Does a change of form actually amount to a changed reality? Did the transformation into a bracelet change the material substance from which it was derived?
Perception of change of form certainly does not change  reality.
The bracelet had a distinctive curve. What is the relationship of this curve with the bracelet? The curve cannot be appreciated without the bracelet. It is the attribute of the object. The curve cannot exist in the absence of the bracelet. The curve must have existed in the gold as a potential. The attribute of curvature of  the bracelet has no independent existence apart from the bracelet just as  the bracelet has no existence apart from the gold.
At the core of this thought process is the relationship of the quality to the object ( curvature to the bracelet) and of the object to its cause or substance.   If the cause  and the effect are distinct, but the cause produces the effect we would  fail to explain the relation between an attribute and an object. Two distinct realities would then arise which would need  a third phenomenon, that links the two.

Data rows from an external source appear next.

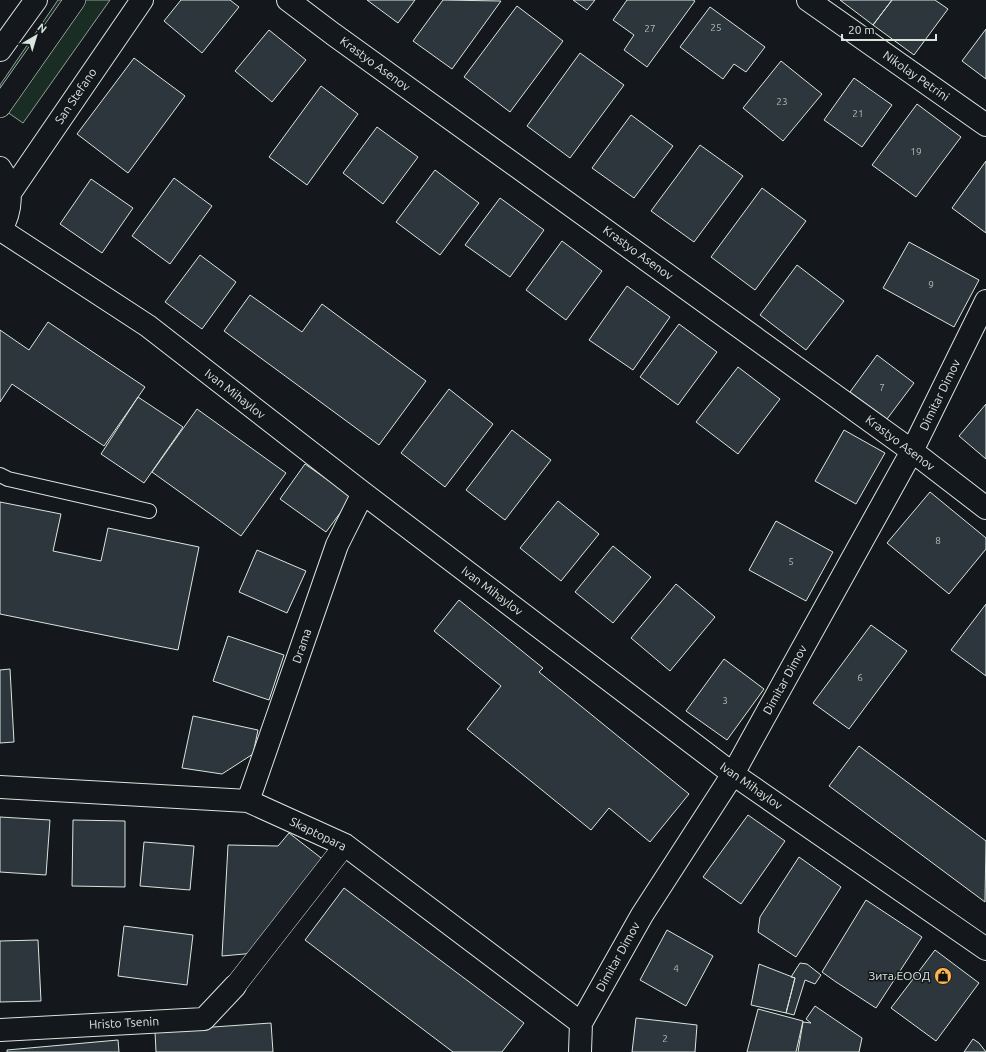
<svg xmlns="http://www.w3.org/2000/svg" width="986" height="1052" font-family="Ubuntu,sans-serif">
  <rect width="100%" height="100%" fill="#14181c"/>
  <!-- green -->
  <path fill="#1a2d24" stroke="#939e99" d="M58,0h52l-87,123 -23,-16v-22z"/>
  <!-- building -->
  <path fill="#2c363c" stroke="#d8e6dc" d="M181,0h49l9,7 -37,46 -38,-32z
    M367,0h48l-17,23z
    M443,0l58,1 -49,68 -39,-28z
    M573,0h22l-8,10z
    M627,0h66l2,1 -48,66 -23,-17 10,-15 -21,-15z
    M840,0h52l-19,25z
    M892,0h43l13,9 -34,46 -41,-30z
    M517,6l46,35 -53,71 -46,-35z
    M710,7l55,40 -19,25 -12,-8 -11,15 -43,-32z
    M986,29v50l-24,-18z
    M269,30l37,30 -34,42 -37,-31z
    M580,53l44,32 -54,73 -43,-32z
    M134,58l51,38 -57,77 -51,-39z
    M781,61l41,33 -39,47 -40,-33z
    M854,78l38,27 -30,42 -38,-27z
    M321,86l37,28 -51,71 -38,-28z
    M917,104l44,33 -45,60 -44,-32z
    M631,115l42,31 -39,52 -42,-30z
    M377,127l41,30 -35,47 -40,-31z
    M700,145l43,31 -49,66 -43,-31z
    M986,161v72l-34,-25z
    M435,170l44,33 -39,52 -44,-33z
    M174,178l38,28 -42,58 -38,-28z
    M91,179l42,29 -31,45 -42,-29z
    M762,188l44,33 -51,69 -44,-33z
    M500,198l44,32 -34,47 -45,-32z
    M562,241l40,30 -36,49 -40,-30z
    M909,242l70,38 -25,47 -71,-39z
    M200,255l36,27 -34,47 -37,-27z
    M797,265l47,36 -38,49 -46,-35z
    M627,286l43,31 -37,53 -44,-30z
    M250,295l52,37 20,-28 104,77 -47,64 -155,-114z
    M48,322l97,65 -41,59 -92,-62 -12,18v-72l29,20z
    M679,324l38,28 -39,53 -38,-28z
    M877,355l37,28 -27,36 -37,-27z
    M738,367l42,32 -42,55 -42,-32z
    M449,389l44,35 -48,63 -44,-34z
    M138,397l45,30 -39,56 -43,-29z
    M986,404v55l-27,-23z
    M197,409l89,64 -45,63 -89,-64z
    M512,430l39,30 -46,60 -39,-30z
    M844,430l41,23 -29,51 -41,-23z
    M305,464l47,33 -26,35 -46,-33z
    M930,492l56,46v11l-37,45 -62,-51z
    M558,501l41,33 -38,47 -41,-33z
    M0,502l61,12 -8,37 48,10 7,-33 91,19 -21,103 -178,-36z
    M776,521l57,31 -27,49 -57,-31z
    M613,546l38,31 -38,46 -38,-31z
    M257,550l49,21 -19,42 -48,-21z
    M676,584l39,33 -45,54 -39,-33z
    M459,600l84,68 -4,4 150,122 -39,48 -41,-34 -18,22 -124,-101 34,-43 -67,-55z
    M986,604v72l-35,-26z
    M871,625l36,26 -58,78 -36,-26z
    M228,636l56,19 -15,45 -56,-19z
    M724,659l40,30 -37,51 -41,-29z
    M10,669l4,73 -14,1v-73z
    M193,716l65,14 -5,24 -31,20 -40,-6z
    M859,746l127,95 -1,61 -156,-116z
    M748,815l37,26 -44,63 -38,-27z
    M0,817l50,3 -4,55 -46,-3z
    M73,820l52,1v66l-53,-1z
    M289,833l36,28 -70,92 -33,3 6,-111 50,1z
    M144,842l50,4 -4,44 -50,-4z
    M799,857l42,30 -45,70 -38,-25 2,-15z
    M344,888l180,135 -22,29h-49l-148,-112z
    M866,900l56,37 -46,71 -40,-26 -14,-10z
    M124,926l69,9 -6,50 -69,-9z
    M667,930l46,26 -27,50 -46,-26z
    M38,940l3,61 -41,1v-61z
    M935,950l44,33 -43,58 -45,-33z
    M800,963l7,1 14,11 -6,9 -10,-4 -11,35 -8,-2 9,-35 -4,-1z
    M759,964l36,14 -9,35 -35,-8z
    M815,1006l47,32 -3,14h-61l5,-30 8,1 -5,-4z
    M758,1009l45,12 -7,31h-49z
    M636,1018l61,7 -2,27h-63z
    M271,1023l2,29h-117l-1,-21z
    M973,1039l6,4 7,9h-22z
    M118,1040l1,12h-112v-2z"/>
  <g fill="none" stroke-linecap="round" stroke-linejoin="round">
    <!-- service casing -->
    <g stroke="#d8e6dc" stroke-width="16">
      <path id="service" d="M0,475l8,4 141,32"/>
    </g>
    <!-- pedestrian casing -->
    <g stroke="#d8e6dc" stroke-width="22">
      <path id="pedestrian" d="M0,107l75,-107
        M235,986l110,-141"/>
    </g>
    <!-- minor casing -->
    <g stroke="#d8e6dc" stroke-width="24">
      <path id="minor" d="M288,0l45,34 579,417 74,57
        M808,0l178,125
        M1,230l147,96 215,167 370,281 253,175
        M0,787l248,14 97,44 236,178
        M248,801l89,-256 26,-52
        M0,1030l204,-11 31,-33
        M580,1052l1,-29 61,-108 91,-141 17,-31 162,-292 74,-150"/>
    </g>
    <!-- tertiary casing -->
    <g stroke="#d8e6dc" stroke-width="24">
      <path id="tertiary" d="M0,50l36,-50
        M0,168c14,19 12,43 0,63
        M10,193l132,-193"/>
    </g>
    <!-- service -->
    <use href="#service" stroke="#14181c" stroke-width="14"/>
    <!-- pedestrian -->
    <use href="#pedestrian" stroke="#14181c" stroke-width="21"/>
    <!-- minor -->
    <use href="#minor" stroke="#14181c" stroke-width="22"/>
    <!-- tertiary -->
    <use href="#tertiary" stroke="#14181c" stroke-width="22"/>
  </g>
  <!-- icons -->
  <defs>
    <g id="shop-disc" transform="scale(0.9)"><circle r="9.5" fill="#ffb74d" stroke="#14181c"/><path d="M-5-2.5h2.3a2.7 3.5 0 0 1 5.4 0H5L5.5 6h-11ZM-1.5-2.5h3a1.5 2.3 0 0 0-3 0Z" fill="#111"/></g>
  </defs>
  <g fill-rule="evenodd">
    <use href="#shop-disc" x="943" y="976"/>
  </g>
  <g text-anchor="middle" stroke-width="3" stroke-linejoin="round" paint-order="stroke">
    <!-- number labels -->
    <g font-size="10" fill="#adbab4">
      <text x="716" y="31">25</text>
      <text x="650" y="32">27</text>
      <text x="782" y="105">23</text>
      <text x="858" y="117">21</text>
      <text x="916" y="155">19</text>
      <text x="931" y="288">9</text>
      <text x="882" y="391">7</text>
      <text x="938" y="544">8</text>
      <text x="791" y="565">5</text>
      <text x="860" y="681">6</text>
      <text x="725" y="704">3</text>
      <text x="676" y="972">4</text>
      <text x="665" y="1042">2</text>
    </g>
    <!-- street labels -->
    <g font-size="12" fill="#d8e6dc" stroke="#14181c">
      <text transform="translate(375 64) rotate(36)" y="4">Krastyo Asenov</text>
      <text transform="translate(916 76) rotate(35)" y="4">Nikolay Petrini</text>
      <text transform="translate(76 96) rotate(-56)" y="4">San Stefano</text>
      <text transform="translate(638 253) rotate(36)" y="4">Krastyo Asenov</text>
      <text transform="translate(235 394) rotate(38)" y="4">Ivan Mihaylov</text>
      <text transform="translate(940 395) rotate(-64)" y="4">Dimitar Dimov</text>
      <text transform="translate(900 443) rotate(37)" y="4">Krastyo Asenov</text>
      <text transform="translate(492 591) rotate(37)" y="4">Ivan Mihaylov</text>
      <text transform="translate(302 646) rotate(-71)" y="4">Drama</text>
      <text transform="translate(785 680) rotate(-61)" y="4">Dimitar Dimov</text>
      <text transform="translate(751 786) rotate(35)" y="4">Ivan Mihaylov</text>
      <text transform="translate(318 834) rotate(26)" y="4">Skaptopara</text>
      <text transform="translate(618 957) rotate(-61)" y="4">Dimitar Dimov</text>
      <text transform="translate(124 1023) rotate(-3)" y="4">Hristo Tsenin</text>
    </g>
    <!-- poi labels -->
    <g font-size="12" fill="#d8e6dc" stroke="#14181c" text-anchor="end">
      <text x="930" y="980">Зита ЕООД</text>
    </g>
  </g>
  <!-- north arrow -->
  <g transform="translate(36 36) rotate(38)" stroke="#14181c" stroke-width="3" paint-order="stroke">
  <path d="M0-3L7 15L0 10L-7 15Z" fill="#d8e6dc"/>
  <text y="-6" font-size="11" font-weight="bold" text-anchor="middle" fill="#d8e6dc">N</text>
  </g>
  <!-- scale -->
  <path d="M842 34v6h94v-6" fill="none" stroke="#d8e6dc" stroke-width="2"/>
  <text x="848" y="34" font-size="12" fill="#d8e6dc" stroke="#14181c" stroke-width="3" paint-order="stroke">20 m</text>
</svg>
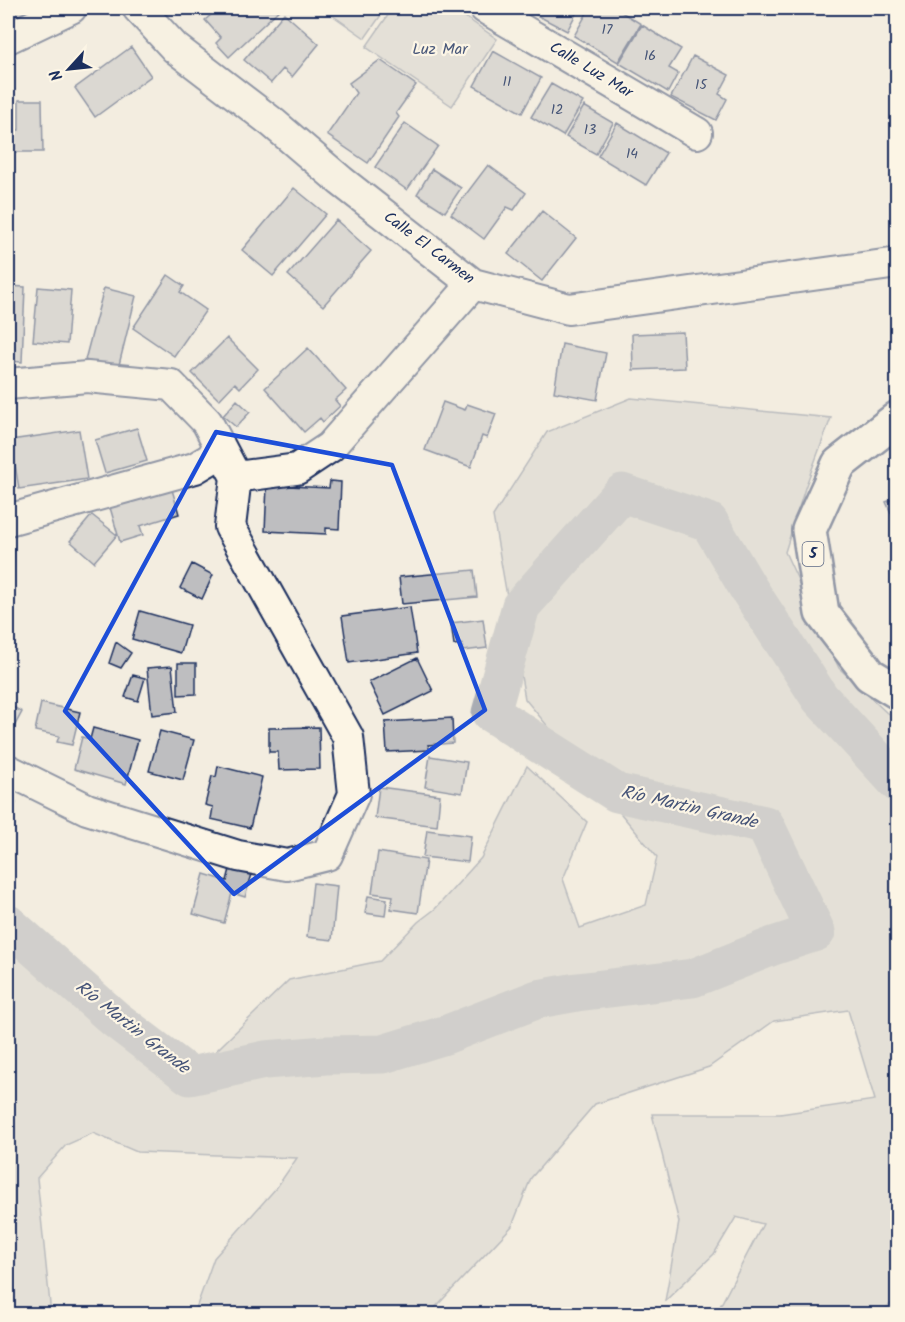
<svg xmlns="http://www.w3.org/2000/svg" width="905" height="1322" viewBox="0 0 905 1322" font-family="Kalam,sans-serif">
<rect width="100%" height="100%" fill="#f3ede0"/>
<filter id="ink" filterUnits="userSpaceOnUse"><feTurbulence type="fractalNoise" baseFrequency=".0167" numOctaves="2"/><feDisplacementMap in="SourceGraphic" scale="12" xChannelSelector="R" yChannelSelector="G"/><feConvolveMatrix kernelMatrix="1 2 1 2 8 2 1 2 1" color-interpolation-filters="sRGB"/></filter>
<g filter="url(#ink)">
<path fill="#d3d1cc" stroke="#778095" stroke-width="1.5" d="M322 8H386L365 38Z
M393 8H452L497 39 452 106 366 47Z
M631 398 831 418 805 488 785 552 839 668 887 713 897 715 898 1298 879 1314H716L763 1224 736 1217 714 1254 665 1301 679 1222 652 1114H780L875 1100 848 1010 774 1021 709 1067 595 1104 531 1178 512 1226 429 1314H194L214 1258 277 1187 297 1158 137 1152 93 1133 66 1145 37 1178 51 1314H8V929L187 1079 289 980 380 961 418 922 435 909 481 858 527 766 587 822 563 879 580 928 646 905 657 857 525 699 493 516 547 432Z"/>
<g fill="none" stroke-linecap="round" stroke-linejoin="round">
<path stroke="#a9acb3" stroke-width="39" d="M8 924 115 1019 190 1076 265 1060 326 1055 383 1054 445 1035 538 999 577 992 693 978 773 946 816 932 765 825 617 793 491 713 521 606 622 493 709 522 748 588 820 698 898 783"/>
</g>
<path fill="#bebec0" stroke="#1b2f5e" stroke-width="1.5" d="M8 8H41L15 21Z
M219 8H279L280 9 229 57 216 43 221 38 205 20Z
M523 8H579L567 31Z
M585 8H615L641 24 618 62 574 36 588 11 584 9Z
M284 13 319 44 292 77 283 69 271 83 244 60Z
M642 25 681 49 669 68 678 73 668 92 619 63Z
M131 47 151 76 95 117 75 88Z
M493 51 541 78 522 113 474 86Z
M693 56 729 75 719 94 727 99 716 120 671 97Z
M380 60 416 85 396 113 399 117 368 163 327 135 356 93 349 83Z
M551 84 583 102 563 136 531 117Z
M19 100H42L43 152H12L11 130H19Z
M584 106 613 123 596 154 566 137Z
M405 123 438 146 407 190 375 167Z
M617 123 666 153 646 185 598 156Z
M488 165 526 193 514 210 507 207 484 239 451 214Z
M432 169 461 188 445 212 417 194Z
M294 188 326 214 273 276 242 250Z
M542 211 576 238 542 281 508 254Z
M336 220 371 251 323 306 288 275Z
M168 275 184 286 180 292 206 310 174 356 133 328Z
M8 286 25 287 22 362 8 361Z
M38 287 71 290 67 344 33 341Z
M104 288 136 296 118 369 85 360Z
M683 332 685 368 633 370 632 334Z
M227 338 258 369 240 388 235 383 219 400 192 373Z
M562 344 606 353 597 400 554 392Z
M308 348 346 390 335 400 340 406 323 422 320 418 304 432 265 388Z
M237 400 250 412 236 427 223 416Z
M443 402 465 410 467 404 496 414 487 438 482 436 471 467 425 450Z
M137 428 147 461 105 473 95 440Z
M79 430 87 479 19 489 11 440Z
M330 481 341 482 339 529 326 528V534L265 531 267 485 329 488Z
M171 486 179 514 140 526 143 535 120 542 109 504Z
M898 497V528L886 502Z
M92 515 117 535 94 562 70 541Z
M8 549H14L12 600H8Z
M192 564 213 575 202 599 180 588Z
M474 570 477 597 402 604 399 577Z
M410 607 417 653 349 663 342 616Z
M140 611 189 625 181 653 132 639Z
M483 619 487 648 463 651 462 644 454 645 451 623Z
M116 642 131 653 121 668 109 663Z
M417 658 433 691 385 715 369 682Z
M178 663H196V694L178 695Z
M172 666 177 712 152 715 147 668Z
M133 675 145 678 138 701 125 697Z
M41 703 80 712 72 745 57 742 59 736 35 731Z
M8 704 22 712 9 736 8 735Z
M452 718 453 743 428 745 430 750 387 752 385 722Z
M319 727 320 769 279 770 278 752H269V728Z
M93 728 138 740 126 784 74 769 82 737 90 739Z
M160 731 194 740 183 780 149 771Z
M430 756 467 762 462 793 425 787Z
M218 766 262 777 250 828 211 819 213 807 205 805 212 776 216 777Z
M379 787 440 795 437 826 375 818Z
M8 798 16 803 8 818Z
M427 830 471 836 468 862 423 857Z
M378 852 426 860 418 913 391 909 393 896 372 893Z
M231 865 253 871 245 897 232 893 224 923 193 914 204 874 227 881Z
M313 883 337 886 332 940 307 937Z
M368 896 387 899 385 916 365 913Z"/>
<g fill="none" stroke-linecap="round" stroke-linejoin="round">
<g stroke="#1b2f5e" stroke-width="34">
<path id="minor" d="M138 8 175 48 273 123 341 181 473 284 569 309 898 263
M485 8 697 133
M8 38 71 8
M8 384 87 377 171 385 207 422 236 477
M8 520 195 468 212 458 219 444
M8 770 87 809 238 856 287 865 327 855 354 794 348 737 230 527 236 477 297 469 330 447 473 284"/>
</g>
<g stroke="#1b2f5e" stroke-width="38">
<path id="major" d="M898 418 839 464 809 530 822 613 870 675 898 692"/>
</g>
<use href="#minor" stroke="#fcf5e5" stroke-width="30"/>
<use href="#major" stroke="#fcf5e5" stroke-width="33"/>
</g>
</g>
<path d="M0 0H905V1322H0ZM216 432 392 465 485 710 234 894 65 711Z" fill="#f3ede0" fill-opacity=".55" fill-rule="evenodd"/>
<path fill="none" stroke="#1d4ed8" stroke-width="4.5" stroke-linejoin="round" d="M216 432 392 465 485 710 234 894 65 711Z"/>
<g text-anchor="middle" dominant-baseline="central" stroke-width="4.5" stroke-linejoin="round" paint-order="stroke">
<g font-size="14" fill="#445376">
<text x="607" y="30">17</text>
<text x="650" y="56">16</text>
<text x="507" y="82">11</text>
<text x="701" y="85">15</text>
<text x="557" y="110">12</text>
<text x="590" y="130">13</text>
<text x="632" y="154">14</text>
</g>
<rect fill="#fcf5e5" stroke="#5e6a86" stroke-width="1.5" x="802.5" y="542" width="21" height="24" rx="4.5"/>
<g font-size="15" font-weight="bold" fill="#1b2f5e">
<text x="813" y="554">5</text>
</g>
<g font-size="16" fill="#49587a" stroke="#fcf5e5">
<text x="440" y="49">Luz Mar</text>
</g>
<g font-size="16" fill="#1b2f5e" stroke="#fcf5e5">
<text transform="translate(591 70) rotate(31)">Calle Luz Mar</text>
<text transform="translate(429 248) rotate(37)">Calle El Carmen</text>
</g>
<g font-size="18" font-style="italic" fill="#465478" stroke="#fcf5e5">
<text transform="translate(689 808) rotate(13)">Río Martin Grande</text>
<text transform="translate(132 1028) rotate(38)">Río Martin Grande</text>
</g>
</g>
<rect width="905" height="1322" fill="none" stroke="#fcf5e5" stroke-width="30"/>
<rect x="15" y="15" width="875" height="1292" fill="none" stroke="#1b2f5e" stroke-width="2" filter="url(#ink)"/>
<g transform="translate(69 69) rotate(243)" stroke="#fcf5e5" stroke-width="4.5" paint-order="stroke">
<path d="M0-4.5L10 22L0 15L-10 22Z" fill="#1b2f5e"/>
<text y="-9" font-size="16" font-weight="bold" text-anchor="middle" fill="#1b2f5e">N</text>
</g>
</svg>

A distinction in reality between the object and it's attribute is therefore logically indefensible as it would involve multiple realities. A change in form cannot be logically accepted as a real change unless there is a simultaneous change in the cause or the substance.
If the bracelet was to genuinely have a distinct identity from the gold, it would amount to violating ontology. The gold bracelet and the gold  are no different from gold, but yet the form (bracelet) is different by having a specific, discrete form. The lump of  gold and the bracelet are identical and yet different -Identical-in- difference. The two are identical in some respects, and yet different in other.
This  hypothesis raises a paradox- X is simultaneously Y and non-Y.
Causation does not change reality. Therefore, change is just a perceptive warp of an underlying unchanging reality.  Where does that leave us when we perceive an illusory object like a rainbow? We do perceive it but reasoning tells us that it is virtual. On similar grounds, change also is only apparent. It does not in any way change reality.
This leads to a very intresting philosophical construct -  Vivartavaad or theory of apparent change.
The gold is subject to modification -( Vikara). The gold also is a form of some pre-existing substance.
All material objects are liable to modification, and so there must be a substance underlying them all which persists through all.  It would be the material cause or the underlying reality behind this objective world.
            Existence of the material world is revealed in its perception. Could this 'Existence' itself be the substance, the underlying reality of the material world? The material cause might just be an intangible immaterial Existence.
I, the cognising entity cognises the objective world. My sense organs generate a differentiation of the observed world. Objects are perceived differently only by virtue of their attributes. The senses are not equipped to cognize the underlying reality. The objective world is just a perceptive warp. The lady wearing the bracelet was as unreal as the bracelet. Yet I preferred to admire  both.